# Communities > Antique Arms & Armour Community > Middle-East, India & Africa (MEIA) >  Damascus Steel, Crusades and other Myths.

## Greg Volevach

Dear forumites!

There is a certain hype around Damascus steel since the Victorian Era, which perpetuates even today. But unlike Japanese sword myths, which get debunked by HEMA practitioners and other WMA folks, there is almost no effort in our popular culture to investigate the phenomenon of the legendary "damascus steel". which results in such sad things as historians and curators quoting outdated myths as if they were "historical fact".

One example: http://www.swordforum.com/forums/sho...aladin-s-sword

There is a consensus within popular culture that following things are historically correct. Those are of course known to be false to every serious sword afficionado, but they're still out there, taken as "fact".

In time of Crusades....
1. Damascus steel was far superior (harder, sharper, more flexible) than contemporary european steel.
2. Damascus swords cut european maille armor and swords with ease, that's why Crusades were lost.
3.  European Knights paid big money to get one of those super swords.

## Data excerpt
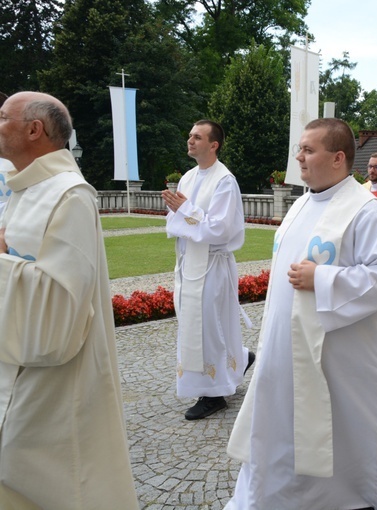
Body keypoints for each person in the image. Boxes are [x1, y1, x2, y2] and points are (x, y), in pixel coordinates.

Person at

## Action item A
In the forum post on Damascus steel myths, what numbered claims does the writer say popular culture accepts about the time of the Crusades? List all of them.
## Action item B
Retype the forum post on Damascus steel myths from "There is a consensus" up to and including "contemporary european steel.".
## Action item C
Continue the forum post on Damascus steel myths, starting after its final numbered claim.

## Written response A
1. Damascus steel was far superior (harder, sharper, more flexible) to contemporary European steel.
2. Damascus swords cut European maille armor and swords with ease, which is why the Crusades were lost.
3. European knights paid big money to get one of those super swords.

## Written response B
There is a consensus within popular culture that following things are historically correct. Those are of course known to be false to every serious sword afficionado, but they're still out there, taken as "fact".

In time of Crusades....
1. Damascus steel was far superior (harder, sharper, more flexible) than contemporary european steel.

## Written response C
4. There is a historical account of a Crusader and a Saracen who tested their swords; Crusader managed to cut a iron mace with his two-hander, and the Saracen threw a silk scarf in the air and cut it in half with his damascus Scimitar.

All this is still quoted countless times around the Internet, and very few people usually doubt it.

*1). Damascus steel superiority.*
This one is the most pervasive ideas, which ironically lacks any historical proof within the Middle Ages. If we seek historical sources we encounter reports of Al-Kindi, Nasir ad Din ad-Tusi, Ibn-Miskawaiah, al-Biruni, they all reported excellent quality of european steel (Source: Hilda Roderick Ellis Davidson: The Sword in Anglo-Saxon England: Its Archaeology and Literature. Boydell & Brewer Inc; Reprint © 1998 (page 114-118) Ad-Tusi wrote that a Frankish sword in the first half of 13th century was worth of 1000 egyptian dinars, and al-Biruni even mentioned that "Oriental steel cannot withstand the cold of their [european] winters". Sounds not very 'superior' to me...
Hardness.
According to J.D. Verhoeven and Carlo Panseri, genuine Wootz blades are usually within 35-40 HRC, while european swords are around 50HRC (Source, also see books and papers of A. Williams). Due to high amounts of phosphorus found in genuine Wootz blades it is doubtful that they could be any harder and not become too brittle.
Sharpness.
Once again, there is no historical or metallurgical proof that Wootz steel is somehow sharper than refined or industrial steel. Even if a rough Wootz edge full of carbides would provide a "saw effect", it does not matter at all if used against iron or steel armor.
Flexibility.
According to Manfred Sachse's "Damascus Steel" modern steel was performing best among others, including Wootz. Tests made by Rick Furrer also do not indicate any "supersteel". Again, no credible historical evidence that Wootz/Damascus steel outperformed Frankish steel back in time.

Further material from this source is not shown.